4.8 KiB
4.8 KiB
Requirements Checklist: Spec 425 - Entra Certified Compare Pack
Purpose: Validate preparation readiness for the user-provided Spec 425 candidate before implementation.
Created: 2026-07-01
Feature: spec.md
Candidate And Scope
- Candidate is directly user-provided and does not depend on the empty auto-prep queue.
- Completed historical specs are treated as read-only dependency evidence, not artifacts to rewrite.
- Scope is limited to
entra_core_compare_certified. - Certified denominator is exactly
conditionalAccessPolicyplussecurityDefaults. - Optional Entra candidates are explicitly excluded.
- Full Entra certification is excluded.
- Microsoft 365 certification is excluded.
- Restore/apply certification is excluded.
- Customer-facing proof or report activation is excluded.
Repo Truth Alignment
- Spec 421 is recorded as the source of Conditional Access comparable/renderable support.
- Spec 424 is recorded as the source of Security Defaults content-backed comparable/renderable support.
- Current source preflight checked source contracts for both mandatory denominator types.
- Current source preflight checked identity strategy for both mandatory denominator types.

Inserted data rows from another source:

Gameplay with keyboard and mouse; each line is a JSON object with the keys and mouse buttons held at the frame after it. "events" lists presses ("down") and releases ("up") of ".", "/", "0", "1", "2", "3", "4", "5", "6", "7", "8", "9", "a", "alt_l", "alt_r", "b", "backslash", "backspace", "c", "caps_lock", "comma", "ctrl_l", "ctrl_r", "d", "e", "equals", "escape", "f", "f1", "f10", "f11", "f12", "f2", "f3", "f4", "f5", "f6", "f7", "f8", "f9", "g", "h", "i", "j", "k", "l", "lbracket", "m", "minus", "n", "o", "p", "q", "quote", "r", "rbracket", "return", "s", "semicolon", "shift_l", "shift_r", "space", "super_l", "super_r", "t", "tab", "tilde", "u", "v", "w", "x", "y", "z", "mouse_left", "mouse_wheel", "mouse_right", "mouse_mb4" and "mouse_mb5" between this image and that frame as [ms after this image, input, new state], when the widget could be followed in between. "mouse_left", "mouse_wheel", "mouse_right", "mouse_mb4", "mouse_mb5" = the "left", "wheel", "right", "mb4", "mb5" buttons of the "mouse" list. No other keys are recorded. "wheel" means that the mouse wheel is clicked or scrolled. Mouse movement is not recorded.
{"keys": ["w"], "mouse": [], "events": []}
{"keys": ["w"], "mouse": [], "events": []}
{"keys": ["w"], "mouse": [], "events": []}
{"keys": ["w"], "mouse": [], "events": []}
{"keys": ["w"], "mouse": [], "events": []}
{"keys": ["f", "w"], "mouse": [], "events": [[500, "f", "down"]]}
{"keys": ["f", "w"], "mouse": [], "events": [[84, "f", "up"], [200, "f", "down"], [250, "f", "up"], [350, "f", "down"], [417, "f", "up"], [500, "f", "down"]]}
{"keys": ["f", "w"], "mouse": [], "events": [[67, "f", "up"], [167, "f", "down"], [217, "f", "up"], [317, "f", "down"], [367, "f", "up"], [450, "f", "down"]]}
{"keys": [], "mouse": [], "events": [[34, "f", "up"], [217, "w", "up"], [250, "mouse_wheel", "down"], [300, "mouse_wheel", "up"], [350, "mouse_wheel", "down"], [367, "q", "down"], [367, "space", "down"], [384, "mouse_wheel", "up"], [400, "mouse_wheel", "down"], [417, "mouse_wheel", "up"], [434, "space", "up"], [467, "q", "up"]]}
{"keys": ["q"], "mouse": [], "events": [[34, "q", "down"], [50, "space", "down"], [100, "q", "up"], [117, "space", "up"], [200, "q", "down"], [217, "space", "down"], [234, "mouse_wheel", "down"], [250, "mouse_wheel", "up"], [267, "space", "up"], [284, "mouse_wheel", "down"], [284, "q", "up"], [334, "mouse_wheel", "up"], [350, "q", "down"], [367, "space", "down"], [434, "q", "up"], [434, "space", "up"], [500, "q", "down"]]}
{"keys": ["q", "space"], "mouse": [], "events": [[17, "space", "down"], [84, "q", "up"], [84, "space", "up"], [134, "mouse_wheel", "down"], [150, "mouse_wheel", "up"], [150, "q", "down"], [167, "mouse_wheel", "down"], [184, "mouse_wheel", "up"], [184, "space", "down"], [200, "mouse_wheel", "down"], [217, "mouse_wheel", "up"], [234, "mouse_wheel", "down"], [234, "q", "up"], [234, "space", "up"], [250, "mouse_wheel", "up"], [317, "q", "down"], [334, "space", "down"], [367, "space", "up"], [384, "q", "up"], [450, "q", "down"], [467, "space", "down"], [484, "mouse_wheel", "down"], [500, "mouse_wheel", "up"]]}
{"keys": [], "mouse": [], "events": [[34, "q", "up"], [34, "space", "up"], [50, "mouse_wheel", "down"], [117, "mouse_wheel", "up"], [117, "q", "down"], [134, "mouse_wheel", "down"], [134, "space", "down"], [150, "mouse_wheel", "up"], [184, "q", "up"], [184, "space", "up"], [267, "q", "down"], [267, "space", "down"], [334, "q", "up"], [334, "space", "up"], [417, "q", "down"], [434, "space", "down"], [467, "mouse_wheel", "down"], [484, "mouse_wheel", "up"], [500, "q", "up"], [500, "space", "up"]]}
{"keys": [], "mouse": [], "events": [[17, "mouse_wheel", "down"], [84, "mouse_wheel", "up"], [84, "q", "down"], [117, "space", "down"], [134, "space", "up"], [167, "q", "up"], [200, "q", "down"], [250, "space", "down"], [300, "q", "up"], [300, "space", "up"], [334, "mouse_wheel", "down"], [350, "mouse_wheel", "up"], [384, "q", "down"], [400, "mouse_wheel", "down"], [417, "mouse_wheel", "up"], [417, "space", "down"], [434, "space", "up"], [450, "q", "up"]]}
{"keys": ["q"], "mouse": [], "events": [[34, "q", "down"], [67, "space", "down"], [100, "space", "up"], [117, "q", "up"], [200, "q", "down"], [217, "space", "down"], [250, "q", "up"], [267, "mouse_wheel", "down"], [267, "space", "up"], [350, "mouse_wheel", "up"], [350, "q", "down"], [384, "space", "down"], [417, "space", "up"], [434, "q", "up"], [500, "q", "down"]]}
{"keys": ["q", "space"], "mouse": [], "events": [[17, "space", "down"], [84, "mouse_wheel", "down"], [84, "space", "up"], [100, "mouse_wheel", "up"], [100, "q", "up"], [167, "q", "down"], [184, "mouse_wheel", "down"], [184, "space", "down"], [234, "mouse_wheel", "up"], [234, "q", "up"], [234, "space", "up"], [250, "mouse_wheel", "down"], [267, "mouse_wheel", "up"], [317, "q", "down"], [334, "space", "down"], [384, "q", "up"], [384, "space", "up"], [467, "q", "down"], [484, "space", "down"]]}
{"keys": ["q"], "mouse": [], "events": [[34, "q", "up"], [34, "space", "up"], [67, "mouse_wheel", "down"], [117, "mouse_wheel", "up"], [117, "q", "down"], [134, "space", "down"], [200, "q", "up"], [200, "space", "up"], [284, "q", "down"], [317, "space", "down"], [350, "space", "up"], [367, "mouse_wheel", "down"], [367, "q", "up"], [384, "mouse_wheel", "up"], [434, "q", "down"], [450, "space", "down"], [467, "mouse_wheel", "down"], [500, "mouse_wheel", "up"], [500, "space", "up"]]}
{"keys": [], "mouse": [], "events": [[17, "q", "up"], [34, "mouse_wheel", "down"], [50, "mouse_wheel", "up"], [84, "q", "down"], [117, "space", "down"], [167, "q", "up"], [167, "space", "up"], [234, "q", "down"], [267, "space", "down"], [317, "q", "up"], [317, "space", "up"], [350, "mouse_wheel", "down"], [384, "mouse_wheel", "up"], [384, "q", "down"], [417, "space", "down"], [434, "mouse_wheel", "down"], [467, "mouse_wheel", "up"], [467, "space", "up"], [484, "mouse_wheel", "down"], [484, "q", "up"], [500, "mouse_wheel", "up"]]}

- Current source preflight checked compare/render/redaction helpers for both mandatory denominator types.
- Current source preflight found no existing
425spec directory before creation. - Current source preflight found no existing local
425branch before creation. entra_core_compare_certifiedis not assumed to already exist; implementation tasks require adding or confirming it.
Constitution And Product Surface
- Spec states no
tenant_idas Coverage v2 ownership truth. - Spec preserves workspace, managed-environment, and provider-connection scope.
- Spec requires DB-only certification evaluation with no Graph/TCM/provider remote calls.
- Proportionality review rejects a new persisted certification table.
- Proportionality review allows only a narrow derived evaluator/result if existing supported-scope evaluation is insufficient.
- Product Surface impact is conditional and bounded to the existing Coverage v2 operator surface if needed.
- Browser proof is required if rendered UI changes.
- Browser proof is explicitly
N/A - no rendered UI surface changedif no UI files change. - No new primary navigation, dashboard, route, customer output, report, export, Review Pack, or PDF is allowed.
- Completed historical spec artifacts remain read-only.
Requirement Coverage
- Supported scope metadata requirements are defined.
- Exact denominator integrity requirements are defined.
- Evidence criteria are defined.
- Evidence currentness and no fallback-to-first/latest behavior are defined.
- Stable identity criteria are defined, and derived identity is blocked for certification.
- Compare criteria are defined.
- Render criteria are defined.
- Redaction criteria are defined.
- Claim Guard criteria are defined.
- Explicit certification pass, not-evaluated, and blocker states are defined as derived outcomes.
- Conditional Access certified compare fixture coverage is defined.
- Security Defaults certified compare fixture coverage is defined.
- Broad/full/restore/M365/customer claims are blocked.
- No-restore and no-customer activation requirements are explicit.
- No Entra mini-platform and no Entra-specific table family requirements are explicit.
- RBAC/isolation expectations are explicit.
- RBAC/isolation proof is tied to concrete service/command/route/UI invocation boundaries.
Task Readiness
- Preflight tasks block runtime implementation if mandatory evidence, identity, compare, render, redaction, or claim posture fails.
- Tests and fixtures are planned before or alongside implementation.
- Unit tests cover evaluator, denominator, compare, redaction, and Claim Guard behavior.
- Feature tests cover supported scope, denominator, certification, no restore, no customer claim, no
tenant_id, and no mini-platform. - Browser test task is conditional on rendered UI changes.
- Validation commands include Pint, focused unit tests, focused feature tests, conditional browser test, and
git diff --check. - Implementation report requirements include candidate gate, dirty state, files, matrices, redaction, no-restore, no-customer, no-tenant-id, no-mini-platform, Product Surface, tests, and deferred work.
Review Outcome
- Candidate Selection Gate: PASS.
- Spec Readiness Gate: PASS for preparation artifacts.
- Open questions: none that block implementation planning.
- Hard implementation preflight remains required at T001-T006 before runtime code changes.
- Preparation scope stops before application implementation.